WORK ORDER A:
In the listing, repeat the part that opens with the line containing "รับปรึกษาปัญหาการนอน" and closes with the line containing "All RSS Feeds", keeping both of those lines. Leave the pictures out.

SELECTED EXTRACT:
[Start of section]

Another BM bites the dust, and other rants

I just had a lovely weekend visiting FILs and FIs friends and we got back and we were talking about how excited we were to be moving down there. And then I log into facebook and one very good friend left me a message about how she can't afford to come. This came up around a month or two ago and I offered to pay for her ticket but she doesn't want to do that now. I was just going to buy her ticket probably on Tuesday now that it's about 60 days out and about as cheap as they're going to get.

I am really super bummed, and it's hard not to be hurt/take it personally. This girl used to be my absolute best friend. I've known her since she was born and we did everything together but I moved here 3 years ago and have drifted some and honestly don't really talk all that much anymore. It happens, but it still hurts. And the money reason sort of stinks since I offered to pay and because I sort of know she can afford it somewhat. That probably comes across as bratty, but it's hard not to think about the posted pics from out of state trips from last week and things like that. And I understand people not being comfortable with taking money but I sort of thought we were closer than that, if that makes any sense. The tickets have been running pretty reasonable and it's a punch to the wallet for sure but I CAN get her ticket out her without much issue. If it were a true DW it would be one thing but it's from the west coast to the midwest and it's not that bad.

[End of section]

DATASET RECORDS:
[Start of section]

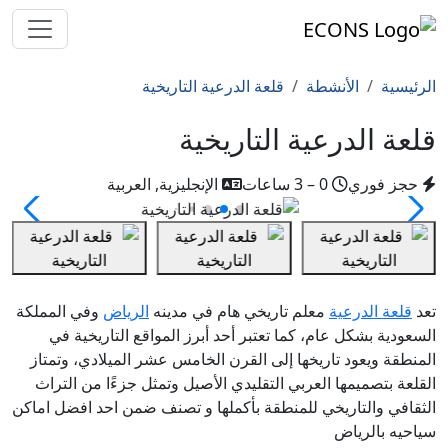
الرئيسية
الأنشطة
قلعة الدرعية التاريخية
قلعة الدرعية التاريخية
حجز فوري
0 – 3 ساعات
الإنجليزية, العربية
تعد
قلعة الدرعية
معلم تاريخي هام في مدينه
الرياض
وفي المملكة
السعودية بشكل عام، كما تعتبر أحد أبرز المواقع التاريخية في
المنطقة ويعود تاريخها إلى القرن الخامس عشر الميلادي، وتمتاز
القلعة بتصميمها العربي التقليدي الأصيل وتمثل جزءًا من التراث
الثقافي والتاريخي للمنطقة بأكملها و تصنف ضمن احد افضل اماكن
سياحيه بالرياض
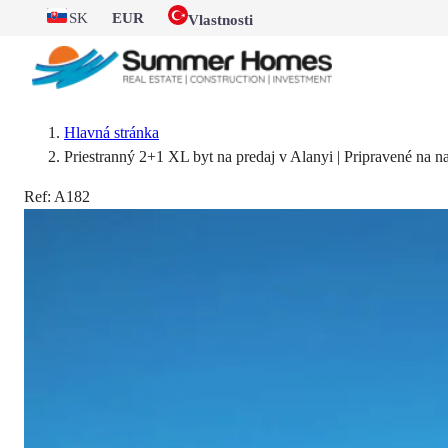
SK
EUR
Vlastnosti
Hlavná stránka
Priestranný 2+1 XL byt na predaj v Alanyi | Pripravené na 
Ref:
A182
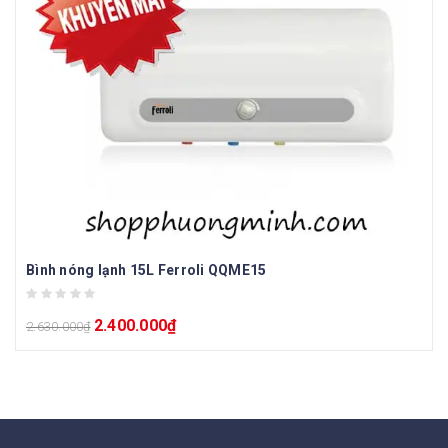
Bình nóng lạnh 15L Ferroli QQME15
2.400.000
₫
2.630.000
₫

[End of section]
[Start of section]

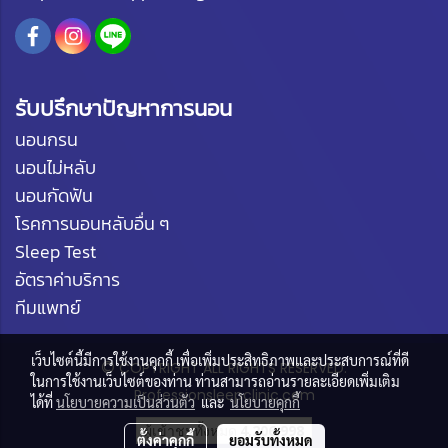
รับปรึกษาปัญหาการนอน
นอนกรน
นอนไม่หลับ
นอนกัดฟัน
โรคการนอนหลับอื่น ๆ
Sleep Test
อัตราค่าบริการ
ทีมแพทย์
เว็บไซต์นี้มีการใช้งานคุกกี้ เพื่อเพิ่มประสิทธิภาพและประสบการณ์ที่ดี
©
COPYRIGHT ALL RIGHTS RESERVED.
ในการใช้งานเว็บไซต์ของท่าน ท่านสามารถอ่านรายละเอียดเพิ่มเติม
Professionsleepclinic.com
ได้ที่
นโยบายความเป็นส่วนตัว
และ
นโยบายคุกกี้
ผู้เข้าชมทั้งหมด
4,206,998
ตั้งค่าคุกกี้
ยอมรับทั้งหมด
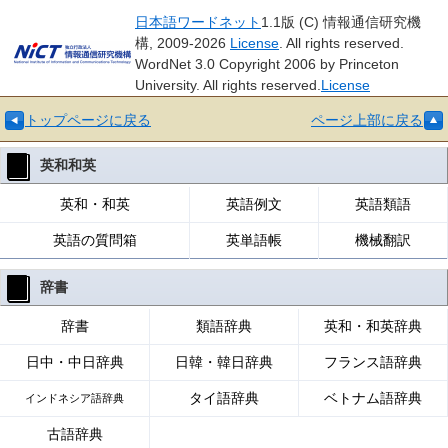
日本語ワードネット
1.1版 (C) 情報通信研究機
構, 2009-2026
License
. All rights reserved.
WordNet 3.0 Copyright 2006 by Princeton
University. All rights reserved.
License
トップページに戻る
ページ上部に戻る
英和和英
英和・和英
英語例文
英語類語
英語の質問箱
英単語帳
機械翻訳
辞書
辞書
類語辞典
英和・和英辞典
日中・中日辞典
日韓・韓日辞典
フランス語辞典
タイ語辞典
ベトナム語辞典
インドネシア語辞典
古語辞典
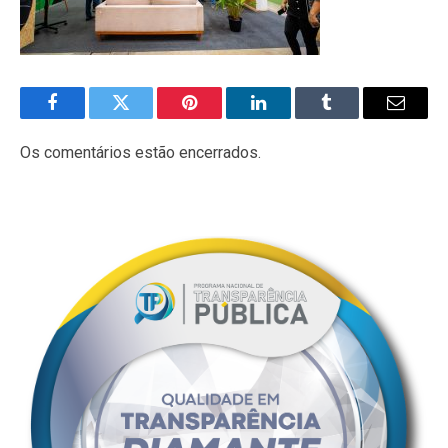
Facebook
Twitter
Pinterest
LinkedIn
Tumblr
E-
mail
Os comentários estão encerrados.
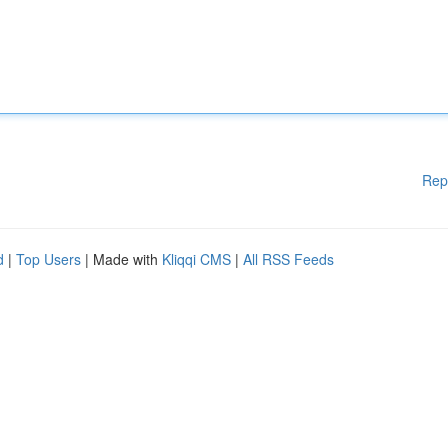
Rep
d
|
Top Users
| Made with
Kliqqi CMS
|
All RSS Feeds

[End of section]

WORK ORDER B:
Continue the post about the friend who says she can't afford to come, starting after its last sentence.

EXERCISE RESPONSE A:
รับปรึกษาปัญหาการนอน
นอนกรน
นอนไม่หลับ
นอนกัดฟัน
โรคการนอนหลับอื่น ๆ
Sleep Test
อัตราค่าบริการ
ทีมแพทย์
เว็บไซต์นี้มีการใช้งานคุกกี้ เพื่อเพิ่มประสิทธิภาพและประสบการณ์ที่ดี
©
COPYRIGHT ALL RIGHTS RESERVED.
ในการใช้งานเว็บไซต์ของท่าน ท่านสามารถอ่านรายละเอียดเพิ่มเติม
Professionsleepclinic.com
ได้ที่
นโยบายความเป็นส่วนตัว
และ
นโยบายคุกกี้
ผู้เข้าชมทั้งหมด
4,206,998
ตั้งค่าคุกกี้
ยอมรับทั้งหมด
日本語ワードネット
1.1版 (C) 情報通信研究機
構, 2009-2026
License
. All rights reserved.
WordNet 3.0 Copyright 2006 by Princeton
University. All rights reserved.
License
トップページに戻る
ページ上部に戻る
英和和英
英和・和英
英語例文
英語類語
英語の質問箱
英単語帳
機械翻訳
辞書
辞書
類語辞典
英和・和英辞典
日中・中日辞典
日韓・韓日辞典
フランス語辞典
タイ語辞典
ベトナム語辞典
インドネシア語辞典
古語辞典
Facebook
Twitter
Pinterest
LinkedIn
Tumblr
E-
mail
Os comentários estão encerrados.
Rep
d
|
Top Users
| Made with
Kliqqi CMS
|
All RSS Feeds

EXERCISE RESPONSE B:
I haven't replied yet, just processing it and I'm just kind of overwhelmed. Maybe she declined because she wasn't sure whether I meant paying for it all, or maybe she looked at flights on the wrong days and thinks they're way more expensive than they are so I don't know if I should try again or just let it go. I get it, nobody's obligated to be my bridesmaid but not having her there in particular, man it really stings. I have another good friend that won't be able to make it. I understand, she just bought a house and shit's hard and I wasn't really expecting her to say yes to coming out, especially since I didn't make it to hers for similar reasons.

It's just kind of compounding general loneliness that I've been having. I'm in this awkward spot to where I've been living here long enough to have drifted from people back home but I haven't been here long enough to make close friends here. Our wedding is 9 weeks out and I will have almost no friends there and my family has been mostly a giant pain in my rear, and are pretty much going to just show up and then leave as per what they feel their obligation is. So at this point it's just getting really hard to get excited for the wedding. I'm thrilled to be getting married to FI but as time goes I'm wishing more and more we would have just eloped. His family and friends are wonderful and have been really welcoming to me but I just don't have the same connection to them as my own friends and family, you know? Hopefully someday, especially now that we're moving closer, but not now.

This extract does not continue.